La plupart du temps, non. En général, trois à sept jours suffisent pour entrer en cétose nutritionnelle, si l’apport en glucides est suffisamment limité.
Les étapes typiques :
– diminution progressive du taux de glycogène,
– baisse de l’insuline,
– augmentation de la lipolyse,
– montée des cétones dans le sang.
Certaines personnes ressentent une “keto flu” passagère — fatigue, maux de tête — due principalement à un déficit en électrolytes (sodium, magnésium, potassium). Ce n’est pas un effet secondaire des graisses, mais une réaction normale à la baisse de l’insuline.
Ce phénomène est bien documenté : les reins, sous l’effet d’une insuline basse, excrètent davantage de sodium, entraînant une perte d’eau. Une hydratation adaptée suffit généralement à lever ces symptômes.
Que ressent-on en état de cétose ?
La plupart des personnes décrivent :
– une énergie plus stable au long de la journée ;
– une réduction spectaculaire de la faim ;
– une clarté mentale accrue ;
– une diminution des fringales sucrées ;
– une amélioration du sommeil et de l’humeur.
Ces observations sont cohérentes avec les effets métaboliques documentés : glycémie stable, insuline basse, carburant cérébral abondant et réduction des fluctuations hormonales liées à la consommation de sucres rapides.
Pourquoi le régime keto revient-elle sur le devant de la scène ?
Parce que les maladies métaboliques explosent. Parce que le modèle “low-fat” n’a jamais tenu ses promesses. Parce que les recommandations nutritionnelles modernes ont éloigné les humains d’un mode de vie métabolique auquel ils sont pourtant adaptés depuis des millénaires.
Et parce qu’aujourd’hui, la science — des chapitres de Ketogenic à des centaines d’essais cliniques — converge vers une réalité simple :
la cétose nutritionnelle est un état métabolique sûr, efficace, thérapeutique et profondément physiologique.

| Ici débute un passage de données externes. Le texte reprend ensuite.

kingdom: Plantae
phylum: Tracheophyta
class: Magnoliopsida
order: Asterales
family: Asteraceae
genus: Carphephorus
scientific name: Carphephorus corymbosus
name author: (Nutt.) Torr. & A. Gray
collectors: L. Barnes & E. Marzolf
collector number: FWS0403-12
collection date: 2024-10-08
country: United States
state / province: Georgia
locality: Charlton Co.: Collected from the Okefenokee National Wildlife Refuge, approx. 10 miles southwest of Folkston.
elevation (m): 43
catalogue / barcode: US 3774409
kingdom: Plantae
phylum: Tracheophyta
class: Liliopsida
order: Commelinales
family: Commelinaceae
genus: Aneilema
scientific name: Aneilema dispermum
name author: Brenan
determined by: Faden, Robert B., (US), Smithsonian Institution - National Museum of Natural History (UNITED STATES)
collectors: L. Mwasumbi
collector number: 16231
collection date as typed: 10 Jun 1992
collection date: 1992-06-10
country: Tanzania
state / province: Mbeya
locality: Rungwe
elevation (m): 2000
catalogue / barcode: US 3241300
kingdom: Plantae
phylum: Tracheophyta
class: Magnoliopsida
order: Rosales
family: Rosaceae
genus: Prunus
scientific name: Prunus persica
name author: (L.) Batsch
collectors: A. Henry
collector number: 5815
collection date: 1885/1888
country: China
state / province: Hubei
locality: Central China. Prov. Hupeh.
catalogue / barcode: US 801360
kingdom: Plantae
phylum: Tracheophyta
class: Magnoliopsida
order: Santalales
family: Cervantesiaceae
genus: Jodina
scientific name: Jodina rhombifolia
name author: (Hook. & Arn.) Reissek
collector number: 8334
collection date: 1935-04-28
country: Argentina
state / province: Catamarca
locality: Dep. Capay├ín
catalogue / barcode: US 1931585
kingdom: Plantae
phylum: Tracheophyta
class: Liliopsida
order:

Le régime Keto est un retour au métabolisme humain authentique
Comprendre la cétose nutritionnelle, c’est redécouvrir une fonction centrale du corps humain, longtemps oubliée dans un monde saturé de glucides. C’est reconnaître que nos cellules savent parfaitement fonctionner avec un carburant autre que le glucose. C’est aussi comprendre pourquoi le régime cétogène est si prometteur pour la santé moderne.
Le prochain article de la série explorera l’anatomie complète du régime cétogène, ses variations, ses pièges et ses fondations biochimiques. Mais désormais, une chose est claire : la cétose n’est ni une mode, ni une anomalie. C’est un retour à l’intelligence métabolique humaine.